厚厚的一大摞卷宗,被福建寿山出产的黄田玉石镇纸压着,高俅只随手翻了这几页,“火焰郎君”陆谦便已静静立在身后了。


他垂着手,躬着腰,毕恭毕敬地站在那里。看他的样子,只怕高俅吩咐他立刻去亲手杀了自己的老婆,摔死亲生儿子,他也是愿意的。


高俅心里虽也对他的服从很满意,但并没有立刻转过身来,仍旧盯着手中的卷宗。


所有已死的人,姓名上都用朱砂打了一个“x”。骤眼看去,那卷宗上密密的红“x”似已连成一排,如同人身体里流淌出的鲜血,呼之欲出。


良久,他的嘴角终于微微浮现出一丝笑意,因为他看见了以下这些记录:


“崇宁五年六月二十九日,江淮府尹贡太尉珍宝三箱、良马四十匹、黄金三万两。大观元年五月八日,东南各地郡守共纳太尉白银二十万两、黄金七万两,并供湖湘木竹、江南诸果、文石犀角等花石纲二百担。”
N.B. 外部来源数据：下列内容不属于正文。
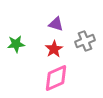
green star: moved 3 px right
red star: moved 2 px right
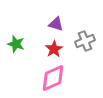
green star: rotated 24 degrees clockwise
pink diamond: moved 3 px left
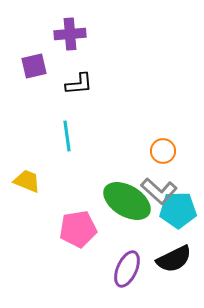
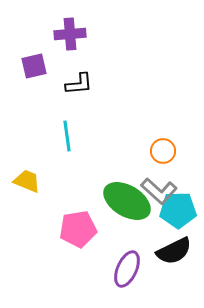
black semicircle: moved 8 px up
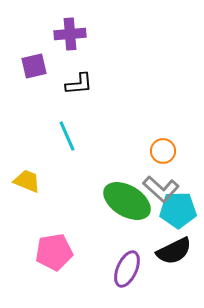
cyan line: rotated 16 degrees counterclockwise
gray L-shape: moved 2 px right, 2 px up
pink pentagon: moved 24 px left, 23 px down
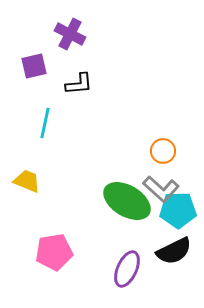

“政和元年八月初七,取高唐州赈灾库银六十万两。十月二十六日,收方田均税税银二百三十万两。”


“政和三年七月初三,太尉三十五岁寿诞,天子赐南海明珠一斗、金带一条、御书‘寿’字一幅。文武百官贺礼共计黄金五万两、各类珍宝四十七箱。”


……


高俅翻到最后几页,凝目看了几眼,微微皱了皱眉,终于缓缓转过身来。


陆谦还是连头都没有抬,甚至连呼吸都分外谨慎地压抑着。对于一旁梳妆已毕、国色天香的林香儿,他连瞧也没有去瞧一眼——这一点也让高俅很满意。


一个年轻力壮的男人,要做到对这个天生尤物视若无睹,只怕比让一个恶赌鬼不去赌钱,叫一只饿狗不要吃屎还要困难些。


陆谦五短身材、白净脸皮,脸上总是挂着和蔼可亲的笑容,看上去正是那种最标准的老实人。但高俅却知道:最歹毒之辈,却往往都是这种看起来很普通、很和善的人,他也正需要这种人来为他办很多事。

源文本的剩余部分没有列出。